Another way to think about it (though more in the context of dysfunctional uterine bleeding) is that the main problem with progesterone-only regimens is that over time the endometrium can become thin and atrophic and will slough unpredictably. That's what causes breakthrough bleeding on POPs. On the other hand, oestrogen is trophic and oestrogen-only regimens will lead to a thickened, hyperplastic endometrium that will break down and bleed heavily over extended periods of time, as seen in obese women with PCOS when they finally do have their periods. That what causes menometrorrhagia in PCOS. Because of both mechanisms, OCPs are the best drugs to regulate the menstrual cycle.

2) I have no idea what Goljan said, but testosterone increases hepatic lipase activity. As lipid content goes up, lipoprotein density goes down and size goes up. So if you think about what HDL and LDL comprise, you'll realize that hepatic lipase will 1) hydrolyze buoyant HDL2 into denser HDL3 which gets metabolized by the liver and 2) increase the number of LDL by literally splitting up the particles into smaller LDL. These smaller LDL particles can still circulate while the denser HDL3 particles can't. (By the way, when you administer testosterone you find an increase only the smallest kind of LDL, LDL-C, as you would expect since LDL gets hydrolyzed by hepatic lipase activity. LDL-C also happens to be the most dangerous kind of LDL.)

3) Also oestrogen increases SHBG which binds off excess androgens. When you do your clinicals, you'll learn that SHBG is probably one of the best tests to order to confirm PCOS (better than LH, FSH). But why are you doing biochemical testing for PCOS. Isn't PCOS a clinical or sonographic diagnosis? And you only need 2 of the 3 Rotterdam criteria even if you don't have an ultrasound. Wrong. There are other causes of late-onset virilization like atypical congenital adrenal hyperplasia that you need to rule out first. And don't forget to always get a prolactin! That's more for Step 2 and 3.

I've highlighted only the high-yield factoids.
Thank you very much for the help! Can i ask you one more question?

In FA, mifepristone and ulipristal both have the same mechanism, but ulipristal is used for emergency contraception wehreas mifepristone is used for abortion. i can understand why progesterone antagonism causes abortion via mifepristone, since it would block progesterones effects on the uterus to make it habitable for the fetus.. what does ulipristal do in the acute state? Is it essentially the same thing? Just quickly trying to shed off the endometrial layer or something
 
Thank you very much for the help! Can i ask you one more question?

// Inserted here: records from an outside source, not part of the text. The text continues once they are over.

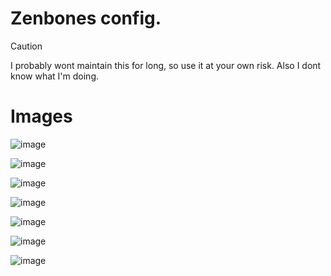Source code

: # Zenbones config.

> [!CAUTION]
> I probably wont maintain this for long, so use it at your own risk.
> Also I dont know what I'm doing.
# Images
![image](https://github.com/user-attachments/assets/ee38897a-2978-4268-8f4c-250c1d20518a)

![image](https://github.com/user-attachments/assets/52db6e7e-0fec-4e3b-8a81-ff8606772241)

![image](https://github.com/user-attachments/assets/9ce028d7-58b6-4e65-b8db-959144713413)

![image](https://github.com/user-attachments/assets/a66a9001-d571-40d3-9571-535777e9812b)

![image](https://github.com/user-attachments/assets/6e0b6717-6104-472a-a3f6-3998d78e0e93)

![image](https://github.com/user-attachments/assets/839e123a-104b-4623-800d-26b329207ec7)

![image](https://github.com/user-attachments/assets/146bfd7a-4793-4ac5-90c8-7f41edf0a5dd)
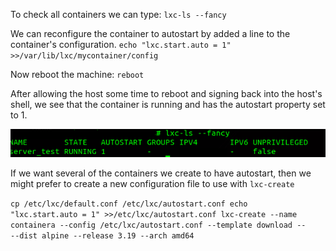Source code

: To check all containers we can type:
<code>lxc-ls --fancy</code>

We can reconfigure the container to autostart by added a line to the container's configuration.
<code>echo "lxc.start.auto = 1" >>/var/lib/lxc/mycontainer/config</code>

Now reboot the machine:
<code>reboot</code>

After allowing the host some time to reboot and signing back into the host's shell, we see that the container is running and has the autostart property set to 1.

![alt text](https://github.com/vvoltarus/LXC_Containers/blob/main/pics/autostart_1.png)

If we want several of the containers we create to have autostart, then we might prefer to create a new configuration file to use with <code>lxc-create</code>

<code>cp /etc/lxc/default.conf /etc/lxc/autostart.conf
echo "lxc.start.auto = 1" >>/etc/lxc/autostart.conf
lxc-create --name containera --config /etc/lxc/autostart.conf --template download -- --dist alpine --release 3.19 --arch amd64
</code>
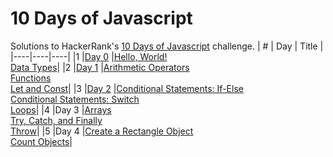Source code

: # 10 Days of Javascript
Solutions to HackerRank's [10 Days of Javascript](https://www.hackerrank.com/domains/tutorials/10-days-of-javascript) challenge.
|  #  | Day   |  Title  |
|----|----|----|
|1  |[Day 0](https://github.com/tanjina-3ni/HackerRank-Solutions/tree/main/10%20Days%20of%20Javascript/Day%200)  |[Hello, World!](https://github.com/tanjina-3ni/HackerRank-Solutions/blob/main/10%20Days%20of%20Javascript/Day%200/Hello%2C%20World!.js) <br>[Data Types](https://github.com/tanjina-3ni/HackerRank-Solutions/blob/main/10%20Days%20of%20Javascript/Day%200/Data%20Types.js)|
|2  |[Day 1](https://github.com/tanjina-3ni/HackerRank-Solutions/tree/main/10%20Days%20of%20Javascript/Day%201)  |[Arithmetic Operators](https://github.com/tanjina-3ni/HackerRank-Solutions/blob/main/10%20Days%20of%20Javascript/Day%201/Arithmetic%20Operators.js)<br>[Functions](https://github.com/tanjina-3ni/HackerRank-Solutions/blob/main/10%20Days%20of%20Javascript/Day%201/Functions.js)<br>[Let and Const](https://github.com/tanjina-3ni/HackerRank-Solutions/blob/main/10%20Days%20of%20Javascript/Day%201/Let%20and%20Const.js)|
|3  |[Day 2](https://github.com/tanjina-3ni/HackerRank-Solutions/tree/main/10%20Days%20of%20Javascript/Day%202)  |[Conditional Statements: If-Else](https://github.com/tanjina-3ni/HackerRank-Solutions/blob/main/10%20Days%20of%20Javascript/Day%202/Conditional%20Statements%20If-Else.js)<br>[Conditional Statements: Switch](https://github.com/tanjina-3ni/HackerRank-Solutions/blob/main/10%20Days%20of%20Javascript/Day%202/Conditional%20Statements%20Switch.js)<br>[Loops](https://github.com/tanjina-3ni/HackerRank-Solutions/blob/main/10%20Days%20of%20Javascript/Day%202/Loops.js)|
|4  |Day 3  |[Arrays]()<br>[Try, Catch, and Finally]()<br>[Throw]()|
|5  |Day 4 |[Create a Rectangle Object]()<br>[Count Objects]()|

In FA, mifepristone and ulipristal both have the same mechanism, but ulipristal is used for emergency contraception wehreas mifepristone is used for abortion. i can understand why progesterone antagonism causes abortion via mifepristone, since it would block progesterones effects on the uterus to make it habitable for the fetus.. what does ulipristal do in the acute state? Is it essentially the same thing? Just quickly trying to shed off the endometrial layer or something

Actually, they don't have the same mechanism. The keyword is implantation (and horrible, horrible religious politics, but we won't get into that). Ulipristal does many things, but, depending on when in the cycle it's taken, it delays ovulation, inhibits tubal transport of the egg, interferes with fertilization, or alters the lining of the uterus. That's why it's only effective up to 120 hours after intercourse. Mifepristone, on the other hand, straight up destroys the implanted embryo by blocking progesterone.

Ulipristal is a selective progesterone receptor modulator (like the progesterone version of tamoxifen), while mifepristone is simply antiprogesterone.